Having completed the inking it was time to paint. These are the materials I used:

The red tones were used the least. I researched dead palettes before I started, and a lot of the info stressed the need for one spot of bright, saturated colour. In my case it was the hair of my girl character. I used Cadmium Scarlet and Winsor Orange for her hair, and some Rose Dorè on her skin. Indian Red added the lowlights in her hair, and was also used on some of the browns elsewhere in the image, so that the red tones were spread just a little. 
It's almost entirely watercolour, but I did get out my coloured pencils at the very end, just to darken some of the shadows and add some extra leafiness to the vegetation in the foreground, and also darkened a couple of lines with a sepia PITT Artist's Pen (not shown). 

I sent the above image off to Giuseppe and we discussed it during my final conference. 

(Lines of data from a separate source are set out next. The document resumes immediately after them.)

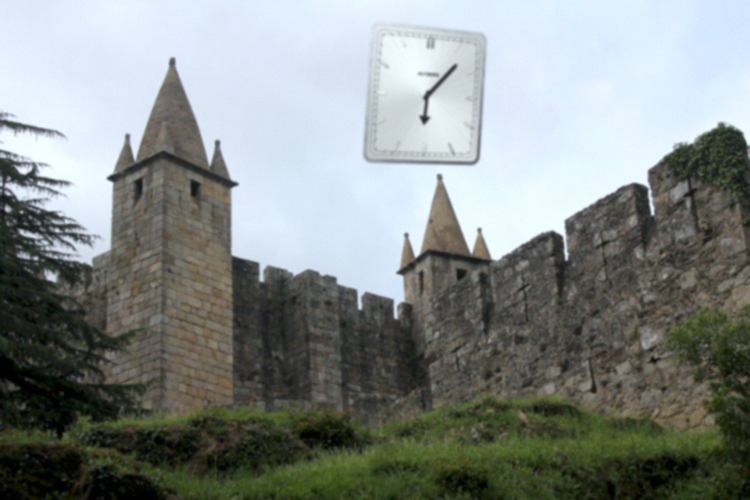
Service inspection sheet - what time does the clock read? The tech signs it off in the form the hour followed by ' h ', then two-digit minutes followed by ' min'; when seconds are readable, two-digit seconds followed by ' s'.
6 h 07 min
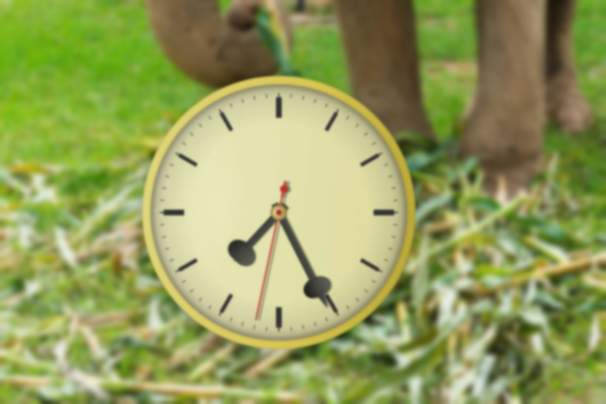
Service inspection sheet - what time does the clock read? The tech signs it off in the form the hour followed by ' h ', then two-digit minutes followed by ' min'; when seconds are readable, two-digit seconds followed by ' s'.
7 h 25 min 32 s
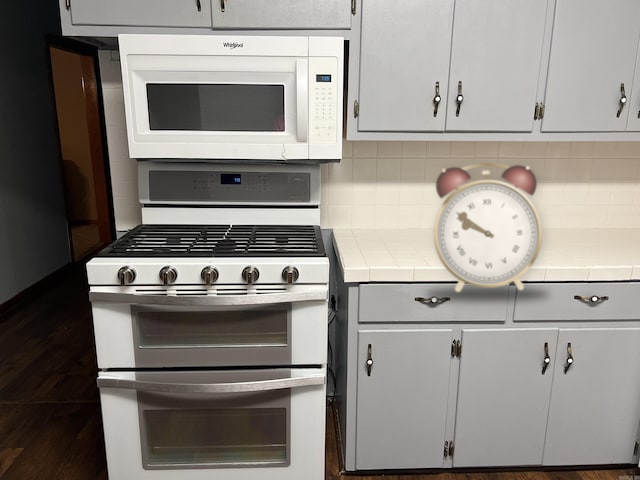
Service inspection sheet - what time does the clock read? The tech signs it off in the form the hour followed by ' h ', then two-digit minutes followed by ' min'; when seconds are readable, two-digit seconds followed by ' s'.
9 h 51 min
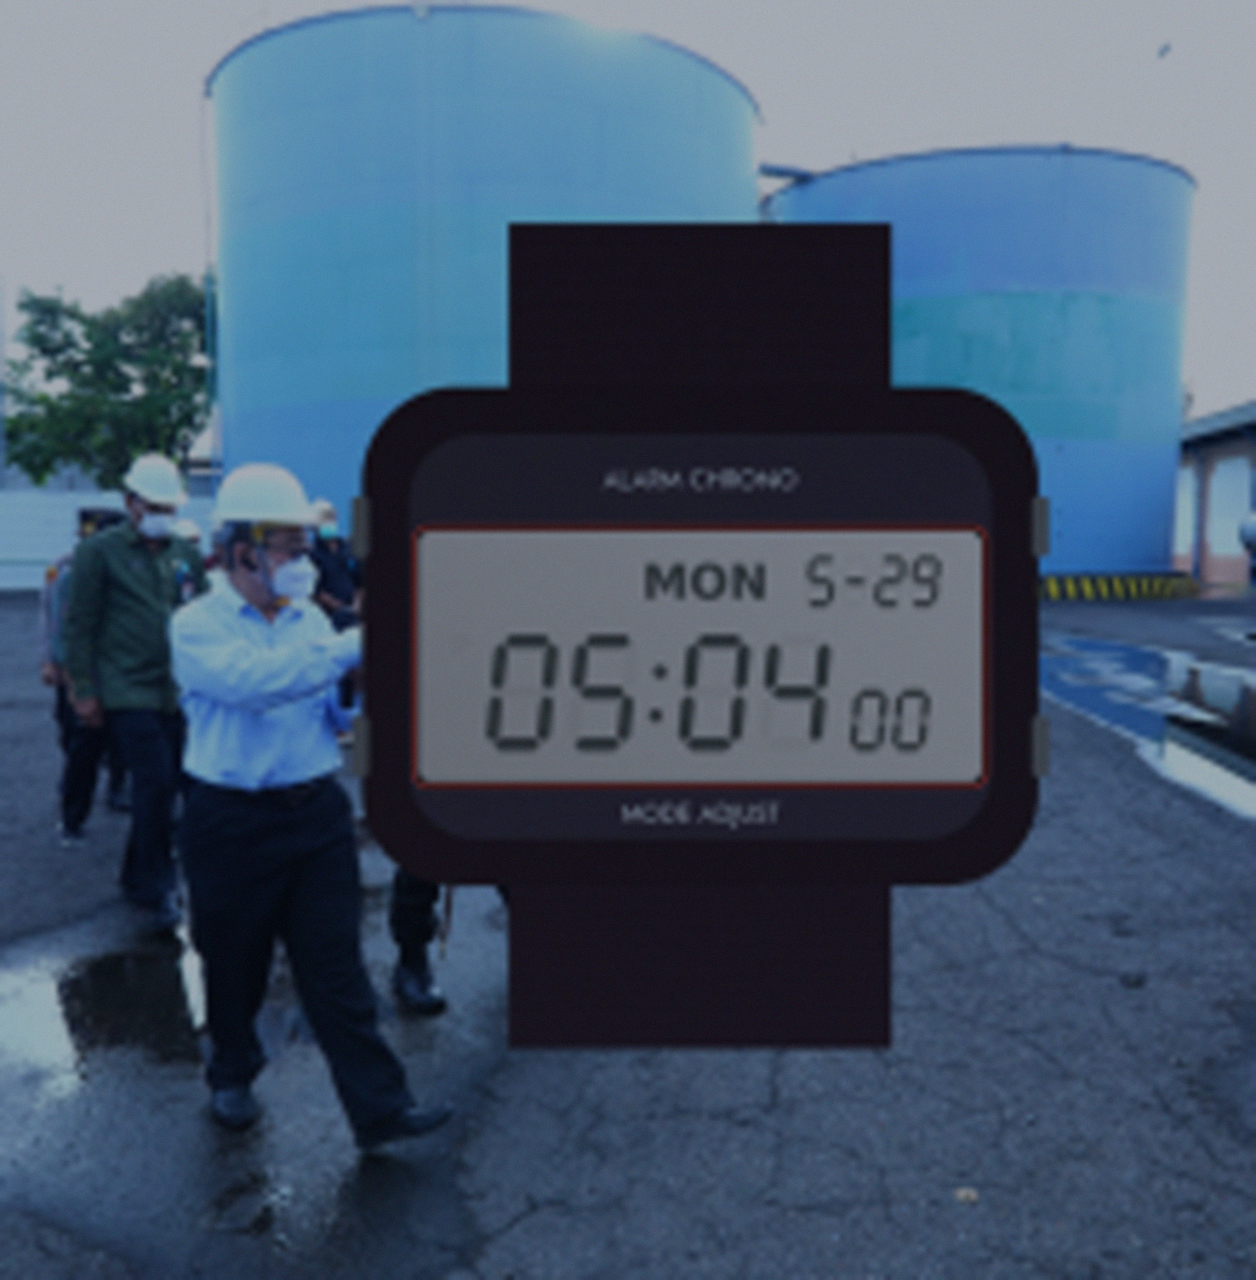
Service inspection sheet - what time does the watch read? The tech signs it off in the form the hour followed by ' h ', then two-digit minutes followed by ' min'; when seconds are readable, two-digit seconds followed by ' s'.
5 h 04 min 00 s
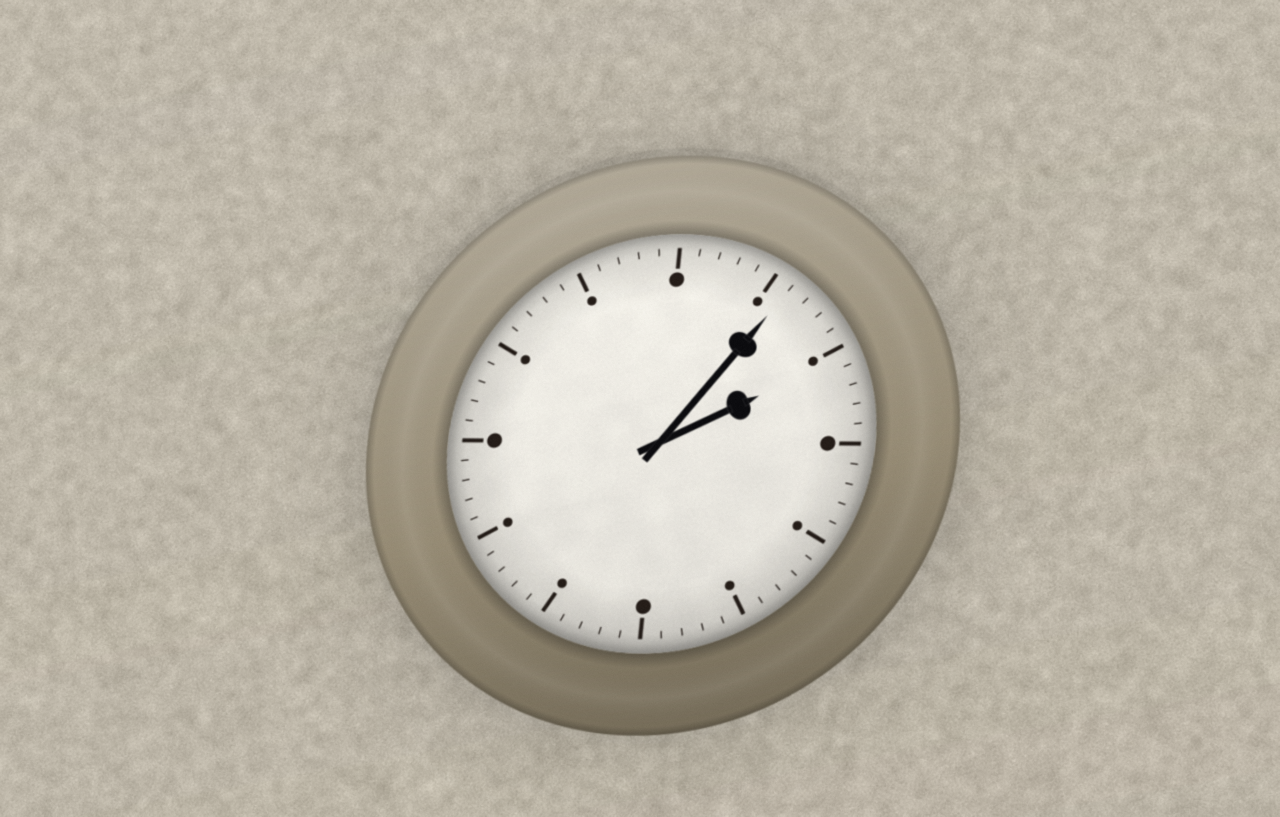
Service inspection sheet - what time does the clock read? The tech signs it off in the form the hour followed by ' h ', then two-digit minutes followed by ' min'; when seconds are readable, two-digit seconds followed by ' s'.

He was happy with it, and especially pleased with my use of leading lines (in the pathway and the river) and my treatment of the fabric and the figures, but flagged a few places where it could be improved:

The sky was a bit too busy
The figures didn't stand out from the background enough
The dog got lost

I agreed with everything he pointed out, so after our meeting I took the painting into Photoshop and made some adjustments:

What do you think? An improvement? 

The sketch, being a complicated one where I was trying new things (especially with the donkey) took about 9 hours, I think, and it took another 14-18 to paint it, although there were some pauses in there while I waited for paint to dry.

1 comment:

  1. Thanks for posting this in such detail! I love seeing how other artists work and the painting came out beautifully!